_Goal of the exercise:_ Starting at the line with "index mcp: (257, 187)" and going on through the line with "middle tip: (1100, 773)", reproduce each line in the records below exactly and nothing more.

▼▼▼

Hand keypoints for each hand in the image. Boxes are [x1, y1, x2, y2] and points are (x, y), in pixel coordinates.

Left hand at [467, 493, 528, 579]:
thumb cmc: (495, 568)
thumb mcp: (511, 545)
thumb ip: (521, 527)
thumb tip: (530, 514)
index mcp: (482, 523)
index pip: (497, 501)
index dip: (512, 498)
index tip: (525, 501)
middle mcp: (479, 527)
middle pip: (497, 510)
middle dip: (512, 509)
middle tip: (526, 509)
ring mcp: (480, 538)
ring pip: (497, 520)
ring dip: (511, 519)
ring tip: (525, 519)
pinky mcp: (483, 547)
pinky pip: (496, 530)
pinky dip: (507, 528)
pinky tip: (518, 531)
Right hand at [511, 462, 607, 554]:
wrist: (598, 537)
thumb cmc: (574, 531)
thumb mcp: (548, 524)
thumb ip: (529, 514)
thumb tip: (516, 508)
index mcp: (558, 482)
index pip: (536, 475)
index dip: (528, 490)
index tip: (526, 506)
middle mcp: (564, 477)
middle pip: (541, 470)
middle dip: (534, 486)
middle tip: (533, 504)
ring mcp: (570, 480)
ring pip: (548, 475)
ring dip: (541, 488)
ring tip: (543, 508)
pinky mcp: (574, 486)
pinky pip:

▲▲▲
▼▼▼

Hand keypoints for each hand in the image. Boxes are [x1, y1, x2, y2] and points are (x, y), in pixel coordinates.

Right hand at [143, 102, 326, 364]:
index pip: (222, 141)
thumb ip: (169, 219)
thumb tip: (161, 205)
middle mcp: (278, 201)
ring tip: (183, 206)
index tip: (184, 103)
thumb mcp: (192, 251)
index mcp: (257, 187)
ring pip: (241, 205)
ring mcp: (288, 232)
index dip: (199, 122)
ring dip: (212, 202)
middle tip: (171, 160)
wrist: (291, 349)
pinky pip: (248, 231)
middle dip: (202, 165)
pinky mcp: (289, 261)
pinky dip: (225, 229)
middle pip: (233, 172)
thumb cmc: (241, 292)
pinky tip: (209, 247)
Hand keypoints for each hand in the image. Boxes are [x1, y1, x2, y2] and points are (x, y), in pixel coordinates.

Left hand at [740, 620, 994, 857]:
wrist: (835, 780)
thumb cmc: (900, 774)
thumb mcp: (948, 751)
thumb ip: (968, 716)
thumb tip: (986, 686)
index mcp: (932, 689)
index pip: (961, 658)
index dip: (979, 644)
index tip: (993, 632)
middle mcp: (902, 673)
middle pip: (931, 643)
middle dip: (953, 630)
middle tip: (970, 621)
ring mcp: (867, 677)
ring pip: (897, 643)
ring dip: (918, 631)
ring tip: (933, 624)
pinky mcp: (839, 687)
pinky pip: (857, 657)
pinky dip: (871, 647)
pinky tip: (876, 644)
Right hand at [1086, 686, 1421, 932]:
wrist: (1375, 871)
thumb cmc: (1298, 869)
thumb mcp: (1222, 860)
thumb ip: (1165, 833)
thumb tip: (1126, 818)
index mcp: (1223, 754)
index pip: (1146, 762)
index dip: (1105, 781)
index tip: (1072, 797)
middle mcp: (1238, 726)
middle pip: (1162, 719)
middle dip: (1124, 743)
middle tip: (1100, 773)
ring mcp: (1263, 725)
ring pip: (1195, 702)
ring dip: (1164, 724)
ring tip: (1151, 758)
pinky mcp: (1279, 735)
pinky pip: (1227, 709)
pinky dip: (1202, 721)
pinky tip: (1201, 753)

▲▲▲

_Result of the task:_
index mcp: (257, 187)
ring pip: (241, 205)
ring mcp: (288, 232)
index dip: (199, 122)
ring dip: (212, 202)
middle tip: (171, 160)
wrist: (291, 349)
pinky pip: (248, 231)
middle dip: (202, 165)
pinky mcp: (289, 261)
pinky dip: (225, 229)
middle pip: (233, 172)
thumb cmc: (241, 292)
pinky tip: (209, 247)
Hand keypoints for each hand in the image. Boxes are [x1, y1, x2, y2] and points are (x, y), in pixel coordinates.

Left hand at [740, 620, 994, 857]:
wrist: (835, 780)
thumb cmc: (900, 774)
thumb mcp: (948, 751)
thumb ip: (968, 716)
thumb tip: (986, 686)
index mcp: (932, 689)
index pip: (961, 658)
index dip: (979, 644)
index tip: (993, 632)
middle mcp: (902, 673)
middle pip: (931, 643)
middle dip: (953, 630)
middle tip: (970, 621)
ring mcp: (867, 677)
ring pip: (897, 643)
ring dip: (918, 631)
ring tip: (933, 624)
pinky mcp: (839, 687)
pinky pip: (857, 657)
pinky dip: (871, 647)
pinky tip: (876, 644)
Right hand at [1086, 686, 1421, 932]:
wrist: (1375, 871)
thumb cmc: (1298, 869)
thumb mcp: (1222, 860)
thumb ip: (1165, 833)
thumb tip: (1126, 818)
index mcp: (1223, 754)
index pip: (1146, 762)
index dip: (1105, 781)
index tip: (1072, 797)
middle mcp: (1238, 726)
middle pip: (1162, 719)
middle dip: (1124, 743)
middle tip: (1100, 773)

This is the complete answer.